Для красоты оно или нет, с одним из таких правил я и бодалась. Китайцы всегда, казалось, понимают, как разрешать подобные противостояния при помощи гуаньси – одаривания, кстати и вовремя подгаданного, замолвленного словечка или еще какого-нибудь кульбита. Но и через несколько лет, которые я прожила в Китае, все это виделось мне по-прежнему не менее загадочным, чем павлиньи брачные танцы. Происхождение у меня, может, и китайское, но почти все мои первые дни в Шанхае я чувствовала себя неуклюжей иностранкой.
В отличие от меня Рэйни как раз приспособился. Он сам отыскивал способы добиваться своего. Хотел больше воды – и обнаружил, что изображать кашель есть самое действенное средство достичь своей цели, не навлекая на себя учительский гнев. Он рос внутри системы.
У его матери такой волшебной уловки не нашлось. Я запросила встречу с учителем. Поставила учительнице Чэнь медицинский вопрос ребром. А теперь вот держала в кулаке ингалятор и имела дело с двумя школьными медсестрами. Никакого компаса при мне – оставалось лишь повторяться.
– Если лекарство останется здесь, оно будет слишком далеко и не успеет помочь, – сказала я.
– Мы доберемся до него за три – пять минут. Поспешим, – сказала Плечистая.
– Будет слишком поздно, – сказала я настойчивее. – Если случится приступ, он не сможет дышать. Ему тут же нужно две дозы.
Плечистая заметила лазейку.
– В те дни, когда он кашляет, будет отдыхать в медпункте. Мы посидим с ним во время занятий на воздухе, – сказала она, показав на кушетку неподалеку. Я глянула на эту мебель – жалкая кроватка в углу.
– Нет-нет-нет-НЕТ! – проговорила я быстро. – Бегать ему полезно – это помогает его легким раскрываться и сокращаться.
– Ну, тогда мы просто будем хранить здесь лекарство, – сказала Плечистая. Строка 37 инструкции еще разок.

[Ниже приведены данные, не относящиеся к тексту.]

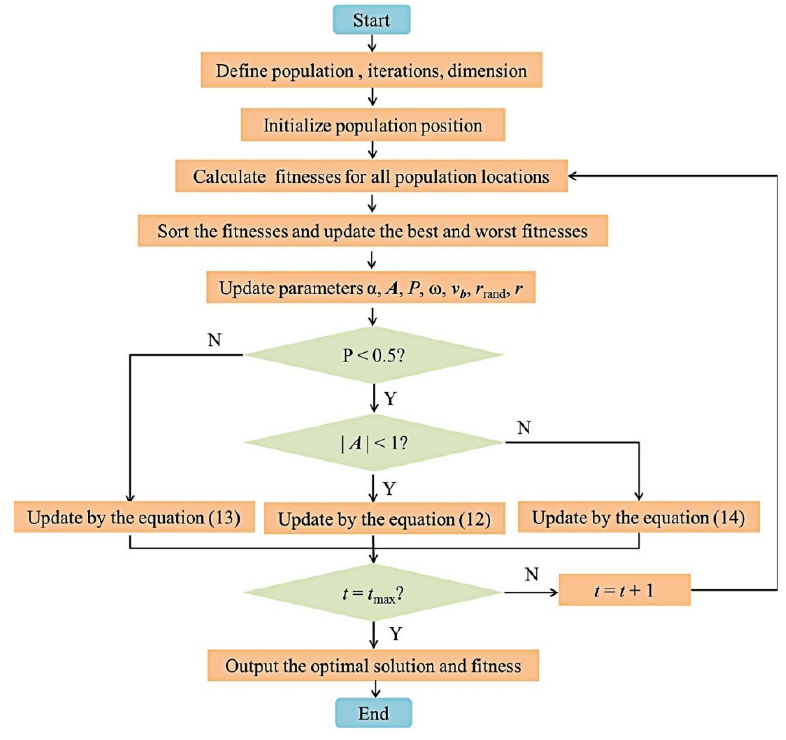
Figure 1. Flow chart of the SMWOA.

– Вы не сможете добраться до него вовремя. Вот что случится, – возопила я от отчаяния. Наложила руки на горло, изобразила самую перекошенную гримасу из доступных мне и принялась давиться и задыхаться. – Акх-х-х-х, экх-х-х-х-х, хр-р-р-р-р, – хрипела я, мотая языком и выпучив глаза.
– Ой! – воскликнула сестра Ян. Они с Плечистой завозились на стульчиках.

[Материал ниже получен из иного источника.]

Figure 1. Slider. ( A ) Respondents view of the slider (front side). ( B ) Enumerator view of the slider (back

– Сяочуань способна убить человека, если ему не помочь. Вы дадите ему умереть? – спросила я в лоб.
– Нет, нет, – сказали они, переглядываясь. Я все еще держала руки у горла. Чуяла, что прорыв близок.

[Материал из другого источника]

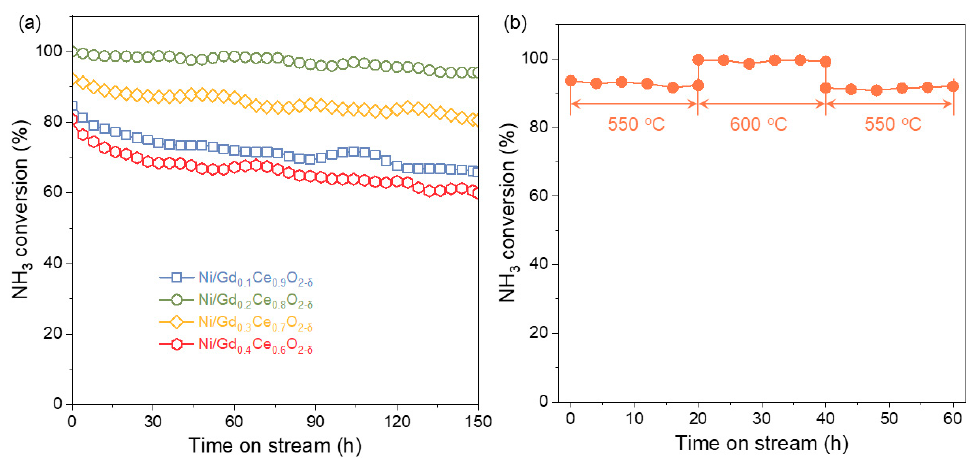
Figure 6. Ammonia conversion as a function of time ( a ) over the course of 150 h and ( b ) at 550–600 °C.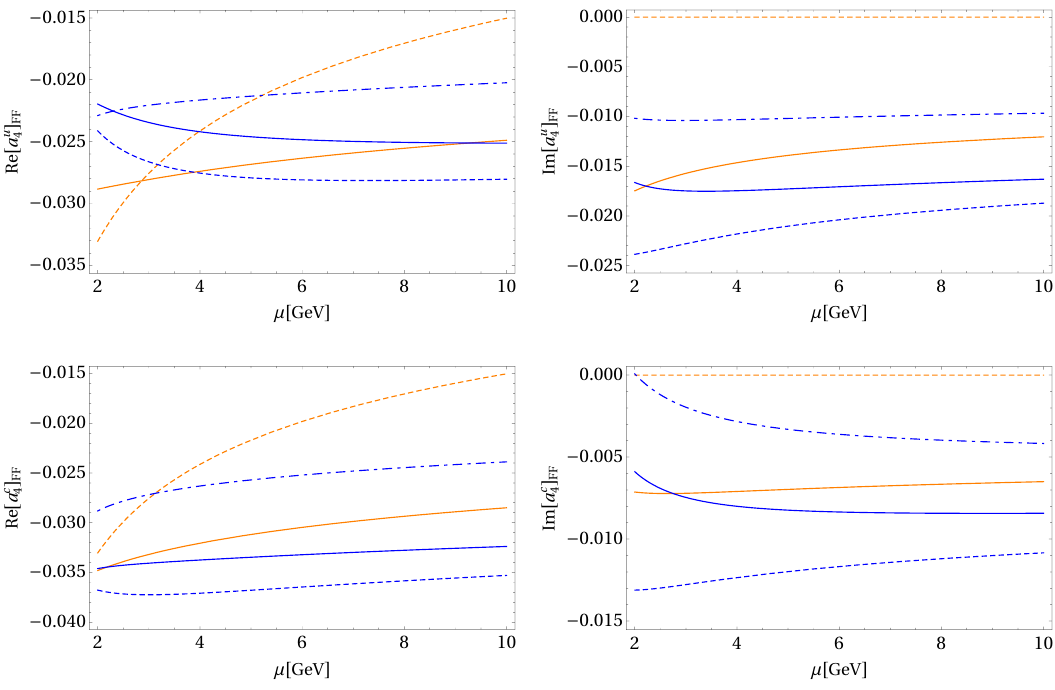
Figure 9 . Scale dependence of a u ( (cid:25) (cid:22) K ) (upper row) and a c ( (cid:25) (cid:22) K ) (lower row). The spectator- 4 4 scattering contribution is not included here. Real part to the left, imaginary part to the right. Line coding: full NNLO (solid, dark-grey/blue), NNLO j Q (dash-dotted, dark- 3 (cid:0) 6 ; 8 g grey/blue), NNLO j Q (dashed, dark-grey/blue), NLO (solid, light-grey/orange), LO (dashed, 1 ; 2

Плечистая пришла к решению первой.
– Может, Рэйни нужно перевести в другой садик – для детей с особыми нуждами, – сказала она, знающе покачивая головой. – Можем дать рекомендацию.
– Ой! Нет-нет-нет, – сказала я поспешно, убирая руки от горла. – Нет, нет. Состояние Рэйни не критическое. – Слыхала я о таких садиках. Это заведения для «проблемных» детей с чем угодно – от аутизма до рассеянного склероза, таких малышей упрятывали туда подальше от общества. Китайская образовательная система в целом не имеет формализованных критериев определения детей с инвалидностями или особыми нуждами, и нет опыта обучения этих детей вместе с остальными (хотя я знакома с несколькими специалистами и энтузиастами, которые пытаются изменить положение дел).
Плечистая и медсестра Ян – хоть бы что, сидели себе и все. Смотрели на меня. Ждали.
– Ладно, давайте хранить лекарство здесь, – сказала я, вручая им ингалятор. Плечистая кивнула, и ингалятор исчез у нее в ладони. Поговорю с врачом Рэйни о том, как влиять на его кашель ежедневным стероидным ингалятором – такую долгосрочную профилактику мы могли проводить и дома.
Но Плечистая со мной еще не разделалась.
– Нам нужна справка от врача с именем ребенка и с названием препарата, – сказала она.
– У меня нету, – ляпнула я, не подумав. – Я это лекарство купила в Америке. Справка, о которой вы говорите, осталась в аптеке.
Плечистая попросту повторила запрос, глазом не моргнув, глядя на меня. Рэйни, очевидно, начал приспосабливаться к этой среде самодурства, а мать его все еще барахталась внизу. Чутье подсказывало мне, что эти стычки могут рано или поздно привести к некоему решению о том, стоит ли Рэйни оставаться в системе. Но пока было ясно, что, если я не подчинюсь регламенту «Сун Цин Лин», моего сына выпрут из садика.
– Принесу справку завтра, – сказала я Плечистой, глядя себе на туфли.